Janet Yellen has called time on the Trump era's isolationism at the IMF meetings. Photo: Erin Scott/Bloomberg

Janet Yellen has called time on the Trump era's isolationism at the IMF meetings. Photo: Erin Scott/Bloomberg

US Treasury Secretary Janet Yellen outlined the case for a harmonised corporate tax rate across the world’s major economies, part of an effort to restore global leadership and credibility with US allies following the unilateralist approach of the Trump era.

In her first major speech on international economic policy, Ms Yellen marked an American return to the “global stage”. 

“America first must never mean America alone,” she said yesterday in a conference ahead of the spring meetings of the International Monetary Fund and World Bank. “A lack of global leadership and engagement makes our institutions and economy vulnerable.”

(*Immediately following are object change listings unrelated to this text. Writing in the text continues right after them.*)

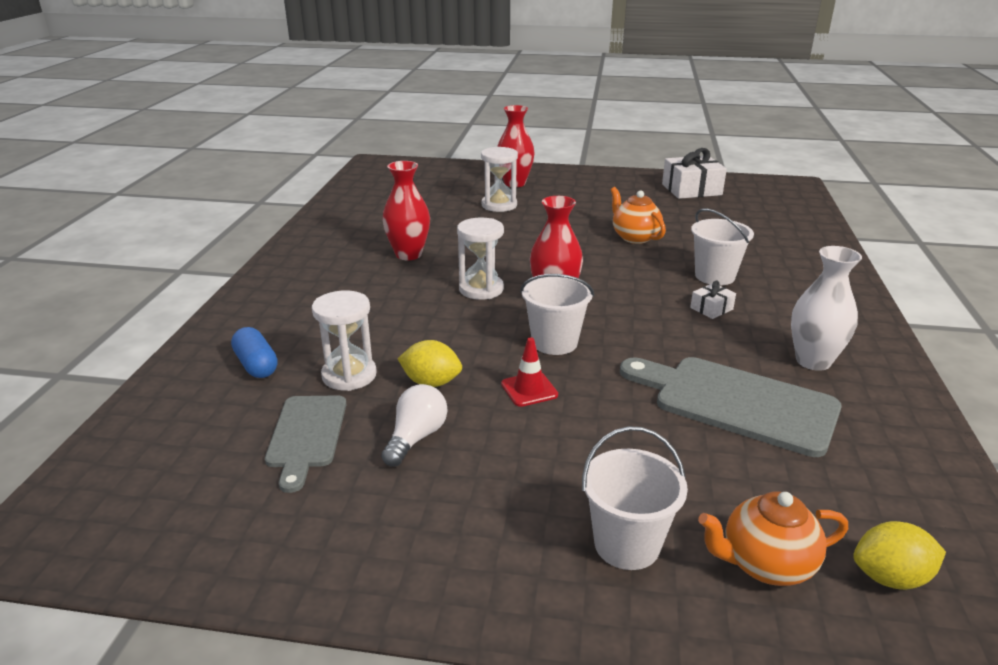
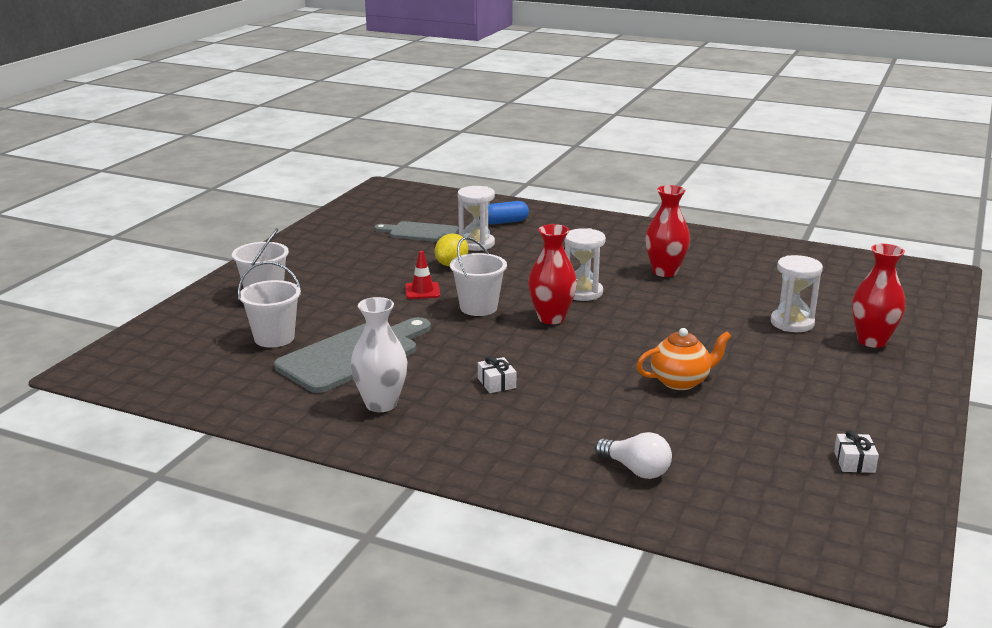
camera: 105 degrees right, 5 degrees down
white light bulb [381,384,447,466] -> white light bulb moved to [595,432,672,479]
white gift [662,148,727,199] -> white gift [834,430,879,473], size x0.50
white bucket [691,209,754,285] -> white bucket moved to [238,262,301,348]
orange teapot [698,492,848,586] -> none
yellow lemon [853,521,946,590] -> none

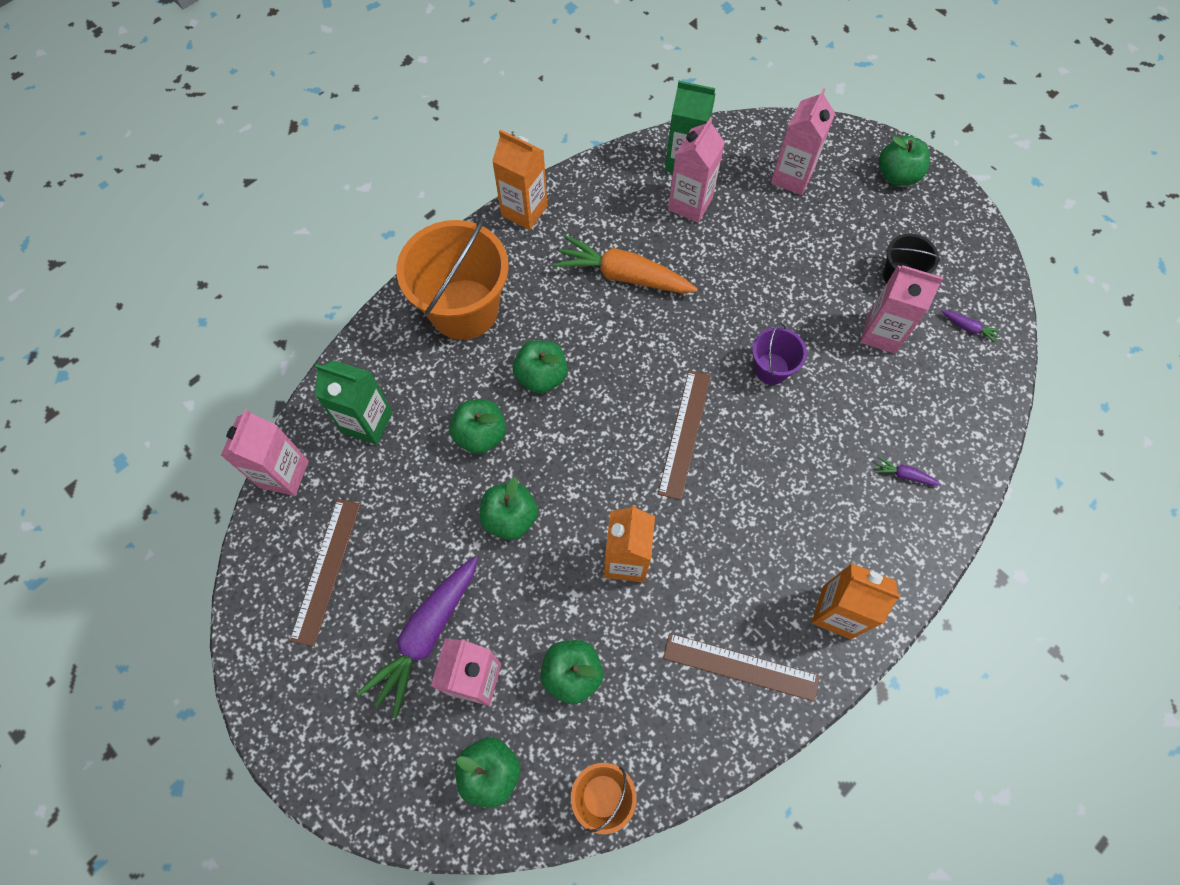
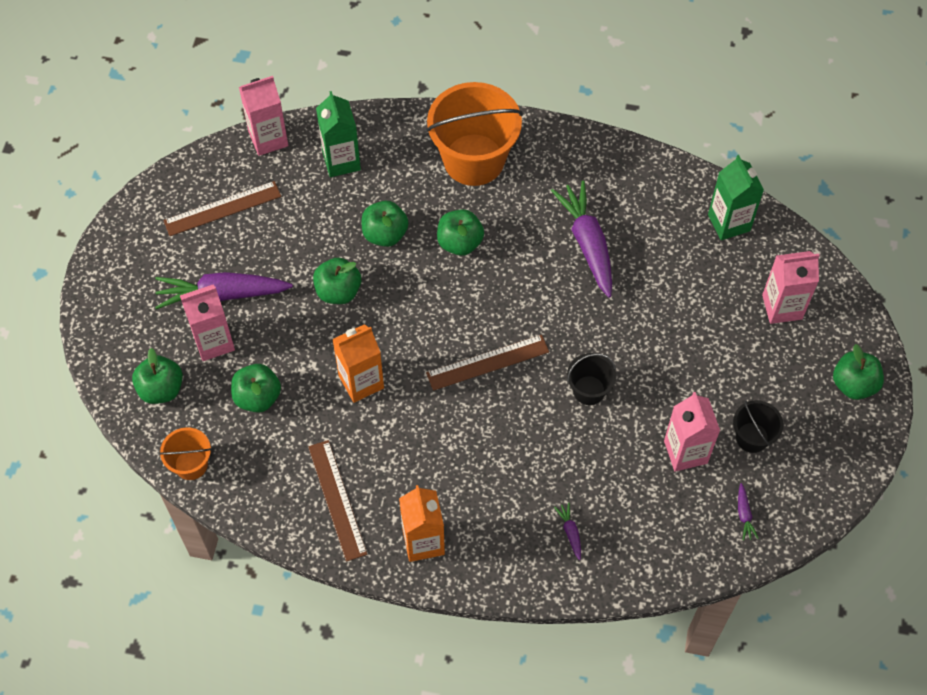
camera: 55 degrees right, 5 degrees down
orange carton [492,130,548,230] -> none
orange carrot [553,235,698,293] -> purple carrot [551,181,612,298]
pink carton [668,117,725,223] -> none
purple bucket [752,323,807,385] -> black bucket [567,353,616,405]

Ms Yellen specifically criticised the strategy of the previous administration, decrying four years when the US “isolated ourselves and retreated from the international order that we created”.

The new multilateral approach begins with the US taking a leading role in working with Group of 20 nations to find an appropriate minimum corporate tax. Yellen wants to halt what she described as an international “race to the bottom” by countries competing to lure corporations with lower taxes.

Any US move to change the way big American multinationals are taxed could have implications for Ireland.

The US is involved in talks led by the Organization for Economic Cooperation and Development with about 140 countries to develop a global agreement on minimum levies, but participants haven’t yet reached a deal.

Ms Yellen is participating in her first round of meetings as Treasury secretary during the spring IMF and World Bank meetings.